What if the product your organization has relied on so heavily for years vanished, and was replaced with something else? What if that long-term partnership dissolved, and you forged a new path forward solo? What if your funding model looked completely different three years from now?
Imaging the future is hard work. It can be scary work. But it is probably the most important, and strategic, work an organization can do.
Don’t take my word for it. Listen to Harvard Business professor Hiro Takeuchi:
“The world is in flux,” he says, “and the only constant is the drastic change that is coming. We live in an era where discontinuity is the only constant. The good old days are gone.”

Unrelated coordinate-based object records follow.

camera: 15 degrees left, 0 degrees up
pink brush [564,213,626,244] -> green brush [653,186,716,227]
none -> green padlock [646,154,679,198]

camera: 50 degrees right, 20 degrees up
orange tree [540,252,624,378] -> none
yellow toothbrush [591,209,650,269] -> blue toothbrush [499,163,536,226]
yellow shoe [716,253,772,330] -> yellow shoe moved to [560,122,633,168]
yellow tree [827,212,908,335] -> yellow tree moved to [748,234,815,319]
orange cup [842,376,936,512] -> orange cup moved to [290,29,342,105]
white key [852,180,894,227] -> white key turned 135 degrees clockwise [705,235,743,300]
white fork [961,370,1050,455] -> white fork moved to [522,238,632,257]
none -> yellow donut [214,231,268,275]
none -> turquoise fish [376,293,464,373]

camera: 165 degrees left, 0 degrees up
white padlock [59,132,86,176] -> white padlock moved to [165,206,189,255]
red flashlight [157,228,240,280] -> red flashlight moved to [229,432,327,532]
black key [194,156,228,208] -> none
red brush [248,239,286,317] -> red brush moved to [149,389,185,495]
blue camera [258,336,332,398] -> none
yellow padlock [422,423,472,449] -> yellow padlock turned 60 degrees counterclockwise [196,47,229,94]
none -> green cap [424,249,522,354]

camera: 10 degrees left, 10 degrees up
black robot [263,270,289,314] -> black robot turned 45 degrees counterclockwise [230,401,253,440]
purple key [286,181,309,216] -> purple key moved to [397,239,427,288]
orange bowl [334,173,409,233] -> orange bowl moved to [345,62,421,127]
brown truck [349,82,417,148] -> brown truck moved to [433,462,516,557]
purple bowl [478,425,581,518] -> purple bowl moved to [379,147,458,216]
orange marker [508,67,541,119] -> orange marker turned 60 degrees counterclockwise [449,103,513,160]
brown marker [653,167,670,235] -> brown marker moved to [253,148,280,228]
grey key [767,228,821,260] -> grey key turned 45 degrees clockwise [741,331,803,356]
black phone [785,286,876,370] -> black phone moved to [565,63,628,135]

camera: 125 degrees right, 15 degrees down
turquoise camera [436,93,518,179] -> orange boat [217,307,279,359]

If they were ever really here.
In a recent Fast Company interview, Takeuchi dismissed the notion that strategy can only be derived by external data, by looking at your competition, market or external environment. Your mission, values or the beliefs and ideals of your management or community – intuition and passion – can also be effective strategic drivers.
“There is nothing mushy about this,” Takeuchi says. “It is pure strategy.”
It doesn’t have to be an either/or conversation – hard data or soft data. Often, it’s just simply about starting the conversation in a different way.
There is huge power is starting a strategic conversation around the “soft stuff”, around the dreams and aspirations, the values and passions of your organization (read: people).
Starting with what matters is at the heart of effective strategy. Deciding what matters is at the heart of good leadership.